Yakın dönemde Habertürk gazetesinin kapanması bir kez daha gösterdi ki geleneksel medya düzeni hızla değişiyor. Her ne kadar gazetelerin başındaki geleneksel ekolü temsil eden genel yayın yönetmenleri dirense de değişim kaçınılmaz.
Yazının başında bir tespit yaparak devam etmek istiyorum.
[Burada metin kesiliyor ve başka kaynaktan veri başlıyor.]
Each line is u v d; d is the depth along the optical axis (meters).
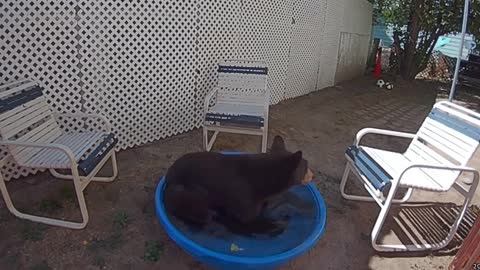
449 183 2.66
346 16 8.73
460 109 2.97
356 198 3.35
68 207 2.82
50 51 3.19
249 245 2.31
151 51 3.92
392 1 10.41
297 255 2.21
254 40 5.42
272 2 5.56
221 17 4.66
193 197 2.35
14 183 3.10
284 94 6.78
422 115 7.00
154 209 2.90
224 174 2.37
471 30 9.55
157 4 3.82
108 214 2.78
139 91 3.95
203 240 2.32
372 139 5.23
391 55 12.07
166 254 2.43
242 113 3.92
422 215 3.23
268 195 2.40
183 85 4.40
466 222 3.15
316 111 6.37
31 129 2.74
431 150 3.04
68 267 2.24
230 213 2.40
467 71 10.34
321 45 7.69
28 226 2.56
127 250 2.43
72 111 3.48
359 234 2.87
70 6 3.19
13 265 2.21
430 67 12.39
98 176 3.34
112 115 3.79
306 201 2.77
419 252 2.72
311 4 6.74
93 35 3.41
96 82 3.57
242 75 4.51
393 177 2.63
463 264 2.35
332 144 4.80
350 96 8.05
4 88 2.75
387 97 8.41
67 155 2.38
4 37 2.90
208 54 4.64
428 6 9.84
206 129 3.80
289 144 4.62
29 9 2.97
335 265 2.51
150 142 4.23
Daha önce de dile getirdiğim gibi maalesef ülkemizde dijital medyanın nereye gittiği, ne kadar etkili olduğu ve nereye evrileceği ile ilgili bir vizyon yok.
Dijital platformlarda haber üretim aşamaları televizyon ve gazeteden çok farklı. Bir kere daha nitelikli bilgisayar ve grafik bilgisine ihtiyaç var. Doğru görsel materyal kullanmak için de donanım gerekiyor. Tabii tüm bunların yanında kaliteli habercilere ihtiyaç var.
Bu özelliklere sahip haberciler artık televizyon ve gazetelerde çalışan habercilerden daha iyi bir maaş alma şansları var. Daha düne kadar ciddiye alınmayan dijital medya artık haberciler için çok daha cazip.
Dünyanın en etkili medya kuruluşları uzun zamandır tüm planlarını ve projeksiyonlarını dijital platformlarına göre yapıyor. Doğru da yapıyorlar. Çünkü artık her şeyi, her an yanımızda bulundurduğumuz akıllı telefonlarımızdan takip ediyoruz. Telefonlarımızdan ulaşamayacağımız haber ya da bilgi yok. Dünyanın herhangi bir yerinde yaşanan bir gelişme anında telefonlarımıza haber olarak düşüyor.
Sosyal medya baskısı…
Sosyal medya uzun süredir ciddi bir baskı aracına dönüştü ülkemizde. Özellikle toplumun ortak ‘bam teli’ konularında çok hızlı organize olunuyor. Son dönemdeki küçük çocukların kaçırılması ya da öldürülmesi… Hayvanlara yapılan insanlık dışı işkenceler… Toplumu en can alıcı yerinden yakalayan sosyal medya kullanıcıları ortak hareket ederek kamuoyu oluşturmayı başarıyor.
Ancak sosyal medya üzerinden orantısız bir baskı kurulunca bu kez yargı mercileri de bocalıyor. Hukuken ceza gerektirmeyen durumlarda bile yükselen tansiyonu düşürmek için karar alınabiliyor. Deyim yerindeyse toplumun gazı alınıyor.
Tıpkı Sakarya’da ayakları biçilmiş köpek olayında olduğu gibi. Sosyal medyadaki görüntülere duyarsız kalmak mümkün değildi. Bu görüntüyü izleyen herkes doğal olarak bunu yapan kişi ya da kişilerin cezalandırılmasını istiyordu. Sosyal medyada tepkiler bir anda çığ gibi büyüdü. Tepkiler sürerken yurdun dört bir yanından hayvanlara işkence haberleri gelmeye başladı.
Emniyet ve savcılık makamı hemen harekete geçti. Olayın faili olduğu söylenen bir kepçe operatörü gözaltına alındı. Operatör, ifadesi sırasında olayın kaza sonucu yaşandığını ısrarla söyledi. Olay yerindeki kamera kayıtları da kepçe operatörünün söylediklerini doğruluyordu. Ancak buna rağmen suçsuz bir insan toplumun gazının alınması adına birkaç gün de olsa haksız yere içerde kaldı. Onun için sosyal medyada bazı olaylara ve durumlara tepki gösterirken daha dikkatli olmakta fayda var.